Et voilà la vérité, pensa-t-il. C’est de l’égoïsme que de s’accrocher à la Terre, que de la réclamer tout entière pour soi tout seul. Quand on regardait les choses en face, les Autres avaient parfaitement le droit de revenir sur Terre s’ils le souhaitaient. Ils ne l’avaient pas volontairement quittée, on les en avait enlevés, arrachés. S’ils avaient réussi à découvrir le moyen d’y revenir, on ne pouvait rien trouver à y redire, ni légalement, ni moralement. Il se rendit compte que le pire à supporter serait leur insistance à partager avec ceux qui étaient restés sur Terre tout ce qu’ils avaient appris et acquis, toute leur avance technologique, tous leurs brillants nouveaux concepts, tout leur étincelant savoir, leur détermination à donner généreusement aux malheureux ignorants restés sur Terre tous les avantages de l’héritage humain. Et qu’adviendrait-il des tribus qui ne voulaient rien de tout cela ? Et des robots ? Mais, ces derniers seraient peut-être heureux de leur retour. Il ne savait pas grand-chose au sujet des robots et ignorait tout de leurs sentiments possibles dans une telle circonstance.

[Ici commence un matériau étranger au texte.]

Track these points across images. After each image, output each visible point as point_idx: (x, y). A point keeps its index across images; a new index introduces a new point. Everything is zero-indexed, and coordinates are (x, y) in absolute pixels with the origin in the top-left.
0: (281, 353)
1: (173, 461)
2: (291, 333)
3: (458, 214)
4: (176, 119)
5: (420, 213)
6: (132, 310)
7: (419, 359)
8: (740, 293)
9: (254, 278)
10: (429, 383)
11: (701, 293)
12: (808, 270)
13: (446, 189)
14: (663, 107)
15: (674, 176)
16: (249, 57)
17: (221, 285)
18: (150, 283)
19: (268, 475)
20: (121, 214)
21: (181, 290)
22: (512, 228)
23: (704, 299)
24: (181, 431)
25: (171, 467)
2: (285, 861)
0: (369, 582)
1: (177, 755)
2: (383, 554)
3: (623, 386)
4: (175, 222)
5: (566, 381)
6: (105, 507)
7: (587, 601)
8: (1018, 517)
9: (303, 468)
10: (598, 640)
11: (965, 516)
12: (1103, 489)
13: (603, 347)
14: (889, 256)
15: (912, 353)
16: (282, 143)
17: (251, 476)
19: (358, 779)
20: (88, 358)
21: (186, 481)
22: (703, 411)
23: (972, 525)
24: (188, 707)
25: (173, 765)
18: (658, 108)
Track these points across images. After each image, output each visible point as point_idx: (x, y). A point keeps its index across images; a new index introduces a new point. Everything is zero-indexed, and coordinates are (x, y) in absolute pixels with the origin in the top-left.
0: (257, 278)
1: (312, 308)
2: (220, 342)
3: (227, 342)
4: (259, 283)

Dans un jour ou deux, il saurait ce qu’ils pensaient. Demain matin, John, Ezéchiel et lui se mettraient en route et remonteraient le fleuve en compagnie de Nuage Rouge et de ses hommes.

18.

(Extrait du journal du 9 octobre 3935)… J’ai hésité à accepter toute cette histoire de voyage vers les étoiles. Je savais que les nôtres le faisaient. Je savais que c’était possible. Je les ai vus partir, revenir après un certain temps, et j’en ai parlé avec eux. Nous en avons longuement discuté, et comme nous sommes humains, nous avons cherché à déterminer le mécanisme qui rend cela possible. Nous avons même quelquefois – mais moins souvent, maintenant – discuté pour savoir si ce nouveau trait de caractère que nous nous sommes découvert était désirable. Et l’utilisation même de cette expression, « trait de caractère », est révélatrice car elle souligne le fait que nous ne savons rien de la manière dont nous l’utilisons, ni de la manière dont il est apparu.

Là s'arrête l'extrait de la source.